“A balanced diet is a cookie in each hand!”
Recently I came across a small stack of recipe cards, held together with a piece of string, in a box of kitchen utensils that had belonged to my late mother. One that immediately caught my eye was a piece of yellowing paper that had been cut from a sack of sugar and glued to the recipe card. I don’t remember my mother ever baking these cookies so I am guessing the recipe had either been given to her by a friend or perhaps it had belonged to one of my grandmothers.
Regardless of its origin, I just had to try out the recipe. I followed the recipe exactly for the first batch of cookies and I was not impressed with the results.
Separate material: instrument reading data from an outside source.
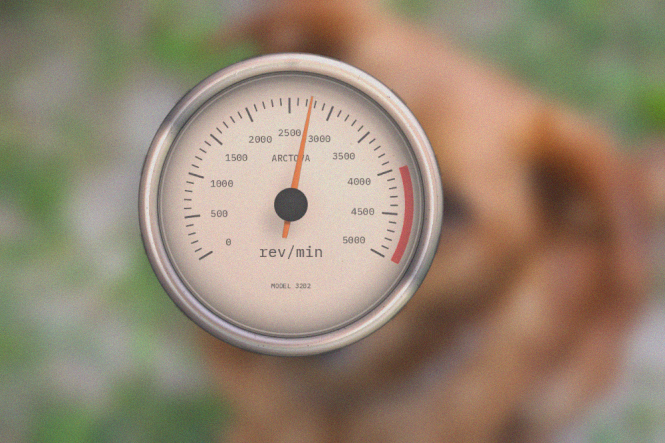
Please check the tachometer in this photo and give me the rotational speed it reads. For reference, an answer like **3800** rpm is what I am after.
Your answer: **2750** rpm
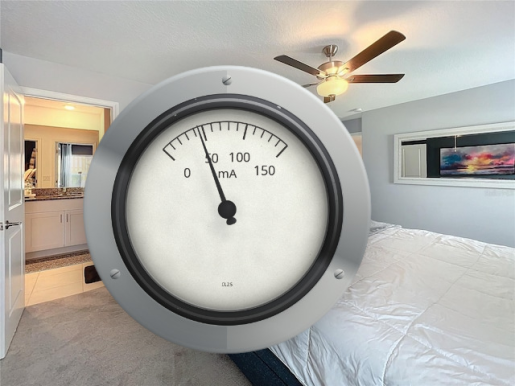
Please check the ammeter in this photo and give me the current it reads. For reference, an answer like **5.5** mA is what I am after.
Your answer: **45** mA
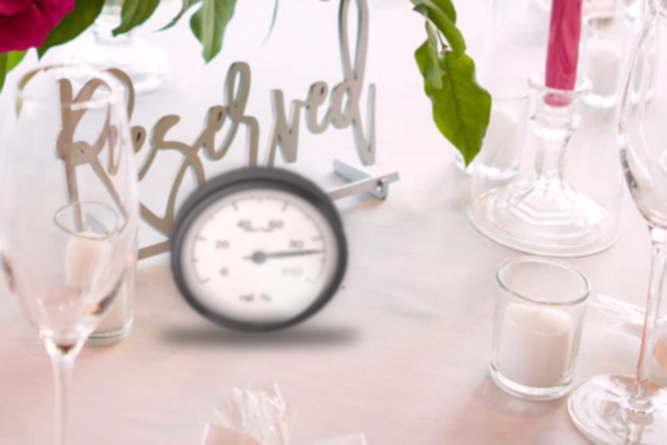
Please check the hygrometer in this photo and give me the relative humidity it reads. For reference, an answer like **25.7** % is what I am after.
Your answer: **85** %
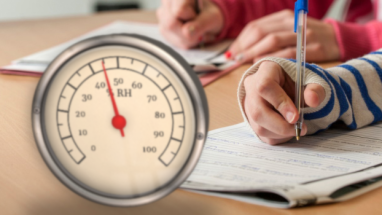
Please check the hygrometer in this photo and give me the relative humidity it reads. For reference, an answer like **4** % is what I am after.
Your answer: **45** %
They were a little undercooked & doughy and sprinkling them with powdered sugar just made them too sweet for my taste. In the end, I increased the oven temp & the cooking time and omitted the powdered sugar altogether. This time the results were so good that I decided to publish the recipe!
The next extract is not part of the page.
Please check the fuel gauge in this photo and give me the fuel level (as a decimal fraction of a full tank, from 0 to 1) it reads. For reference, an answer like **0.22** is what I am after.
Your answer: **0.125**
Yield: 48 cookies, Oven Temp: 350-degrees F, Bake Time: 15 minutes
2 cups butter, melted
1 cup sugar
4 cups all-purpose flour
1 tsp vanilla
1/2 cup powdered sugar (optional)
- Pre-heat oven to 350-degrees
- In a large bowl, mix the first four ingredients. Once well mixed, transfer the dough to a sheet of wax paper.
- Shape the dough into several long rolls and wrap them in wax paper.
- Refrigerate the rolls for at least 1 hour
- Remove the wax paper and place a roll on a cutting board. Slice the roll into 1/2″ cookies and place them on a non-stick cookie sheet.
- Bake at 350-degrees for 15 minutes.
- Remove the cookie sheet and let the cookies cool for 10-20 minutes. If desired, sprinkle the cookies with powdered sugar just after they come out of the oven.